L'habitat atypique pour contrer la crise du logement?

Un fonctionnaire bruxellois a transformé une péniche en habitation.
Un fonctionnaire bruxellois a transformé une péniche en habitation. - © RTBF

Crise du logement, baisse du pouvoir d'achat, choix écologique ou effet de mode... autant de raisons différentes qui poussent des Bruxellois à choisir d'habiter autrement. Certains optent pour la colocation mais d'autres vont carrément élire domicile sur une péniche, dans une roulotte, sous une tente, voire dans une yourte. Évidemment, l'habitat atypique est loin d'être répandu. Notamment à cause des règles urbanistiques très strictes. Mais pour certaines associations, ces alternatives mériteraient d'être davantage envisagées. Surtout dans une capitale en plein boom démographique.

Légalement et culturellement, l'habitat hors norme est encore mal accepté chez nous: "Au niveau urbanistique, ce n’est pas toujours facile d’être dans un habitat atypique, original, d’être accepté au niveau législation", commente Isabelle Hochart (chargée de mission à Inter-Environnement Bruxelles).

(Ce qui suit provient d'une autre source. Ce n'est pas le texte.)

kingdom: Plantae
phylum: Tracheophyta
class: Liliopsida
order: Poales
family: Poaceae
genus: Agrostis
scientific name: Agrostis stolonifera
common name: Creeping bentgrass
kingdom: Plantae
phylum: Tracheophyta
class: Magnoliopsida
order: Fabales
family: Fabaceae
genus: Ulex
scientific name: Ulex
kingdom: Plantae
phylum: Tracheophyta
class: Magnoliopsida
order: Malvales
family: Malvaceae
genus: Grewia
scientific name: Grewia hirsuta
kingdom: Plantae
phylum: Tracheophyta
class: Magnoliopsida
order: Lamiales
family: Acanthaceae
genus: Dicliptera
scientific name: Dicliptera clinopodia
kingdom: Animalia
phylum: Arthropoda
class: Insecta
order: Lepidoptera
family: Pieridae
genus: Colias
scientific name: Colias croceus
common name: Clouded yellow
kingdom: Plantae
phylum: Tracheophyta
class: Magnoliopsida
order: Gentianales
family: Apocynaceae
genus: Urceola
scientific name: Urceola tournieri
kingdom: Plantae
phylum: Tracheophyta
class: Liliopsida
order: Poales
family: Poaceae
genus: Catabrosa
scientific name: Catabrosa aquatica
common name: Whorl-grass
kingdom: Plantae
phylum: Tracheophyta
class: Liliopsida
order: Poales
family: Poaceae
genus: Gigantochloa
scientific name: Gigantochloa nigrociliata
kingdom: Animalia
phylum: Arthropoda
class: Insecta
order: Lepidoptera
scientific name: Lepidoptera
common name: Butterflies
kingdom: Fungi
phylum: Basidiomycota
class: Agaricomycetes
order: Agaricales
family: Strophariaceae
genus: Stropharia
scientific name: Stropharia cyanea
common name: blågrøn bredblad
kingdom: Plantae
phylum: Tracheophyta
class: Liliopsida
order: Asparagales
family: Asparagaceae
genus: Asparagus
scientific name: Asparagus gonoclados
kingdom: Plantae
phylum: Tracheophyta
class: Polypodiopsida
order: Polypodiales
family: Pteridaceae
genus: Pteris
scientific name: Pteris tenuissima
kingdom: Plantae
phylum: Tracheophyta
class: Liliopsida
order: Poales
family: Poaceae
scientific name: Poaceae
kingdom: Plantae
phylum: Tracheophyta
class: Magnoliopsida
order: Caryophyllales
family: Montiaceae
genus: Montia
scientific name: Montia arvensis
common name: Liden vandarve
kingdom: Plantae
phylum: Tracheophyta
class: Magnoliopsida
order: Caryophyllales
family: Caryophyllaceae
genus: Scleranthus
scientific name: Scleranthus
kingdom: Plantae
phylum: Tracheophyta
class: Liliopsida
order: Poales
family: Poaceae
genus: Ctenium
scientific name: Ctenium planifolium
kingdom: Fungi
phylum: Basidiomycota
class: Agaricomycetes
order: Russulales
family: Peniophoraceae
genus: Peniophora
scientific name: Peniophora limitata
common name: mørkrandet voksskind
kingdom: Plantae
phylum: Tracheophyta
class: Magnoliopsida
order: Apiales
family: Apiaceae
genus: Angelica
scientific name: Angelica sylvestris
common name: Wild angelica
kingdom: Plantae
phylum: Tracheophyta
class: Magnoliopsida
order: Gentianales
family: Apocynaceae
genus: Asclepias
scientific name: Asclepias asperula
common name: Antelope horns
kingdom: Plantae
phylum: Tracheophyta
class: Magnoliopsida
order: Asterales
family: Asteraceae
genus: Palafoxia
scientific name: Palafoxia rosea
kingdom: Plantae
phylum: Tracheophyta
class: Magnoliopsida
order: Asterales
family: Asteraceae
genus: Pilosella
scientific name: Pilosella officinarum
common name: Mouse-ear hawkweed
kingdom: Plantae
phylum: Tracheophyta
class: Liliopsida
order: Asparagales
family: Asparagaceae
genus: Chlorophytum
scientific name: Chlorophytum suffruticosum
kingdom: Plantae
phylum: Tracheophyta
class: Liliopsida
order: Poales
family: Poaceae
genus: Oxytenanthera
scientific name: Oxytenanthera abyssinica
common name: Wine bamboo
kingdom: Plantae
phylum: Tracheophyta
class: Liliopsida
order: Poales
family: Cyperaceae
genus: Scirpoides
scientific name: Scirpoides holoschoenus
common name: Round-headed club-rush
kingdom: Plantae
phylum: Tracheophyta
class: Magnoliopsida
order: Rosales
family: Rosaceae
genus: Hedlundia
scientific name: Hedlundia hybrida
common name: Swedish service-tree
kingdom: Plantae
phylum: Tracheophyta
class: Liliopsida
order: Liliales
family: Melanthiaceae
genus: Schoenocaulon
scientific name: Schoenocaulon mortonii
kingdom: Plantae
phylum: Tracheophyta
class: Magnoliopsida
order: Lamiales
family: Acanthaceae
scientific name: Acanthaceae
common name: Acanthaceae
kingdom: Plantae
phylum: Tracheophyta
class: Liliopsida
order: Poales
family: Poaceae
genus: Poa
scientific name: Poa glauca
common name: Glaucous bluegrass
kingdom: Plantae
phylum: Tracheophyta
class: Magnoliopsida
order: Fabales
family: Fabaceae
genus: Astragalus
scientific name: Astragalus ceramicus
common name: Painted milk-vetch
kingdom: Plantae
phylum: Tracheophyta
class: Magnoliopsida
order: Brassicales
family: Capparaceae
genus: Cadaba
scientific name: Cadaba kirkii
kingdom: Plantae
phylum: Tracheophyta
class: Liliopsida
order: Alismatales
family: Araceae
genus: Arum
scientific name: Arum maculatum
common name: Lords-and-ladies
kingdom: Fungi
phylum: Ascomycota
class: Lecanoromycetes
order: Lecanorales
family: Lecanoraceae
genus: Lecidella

Et pour preuve : le seul Bruxellois à habiter depuis six mois dans une yourte (la tente traditionnelle mongole) a préféré rester discret. D'après Inter-Environnement, c'est par choix philosophique et non économique que le jeune homme a choisi de vivre sous tente, sur un terrain privé, avec l'accord du propriétaire.

De son côté, Jacques Pralle, un fonctionnaire bruxellois, a rénové une vieille péniche pour y habiter. Pour lui aussi, les premières démarches administratives ont été particulières: "Sur ma carte d’identité, je suis renseigné à la digue de canal n°0. C’est mon adresse officielle. Parfois, cela posait un problème informatique."

La domiciliation est une autre condition pour éviter de perdre ses droits. Boom démographique, loyers élevés, difficultés d'accès à la propriété, manque de logements sociaux, baisse du pouvoir d'achat: autant de facteurs qui, selon Inter-Environnement, devraient inciter les autorités à s'ouvrir davantage à l'habitat alternatif. Notamment en assouplissant les législations en vigueur, suggère Inter-Environnement.

Enfin, les mentalités devront elles-aussi évoluer pour mieux accepter les nomades, comme les gens du voyage.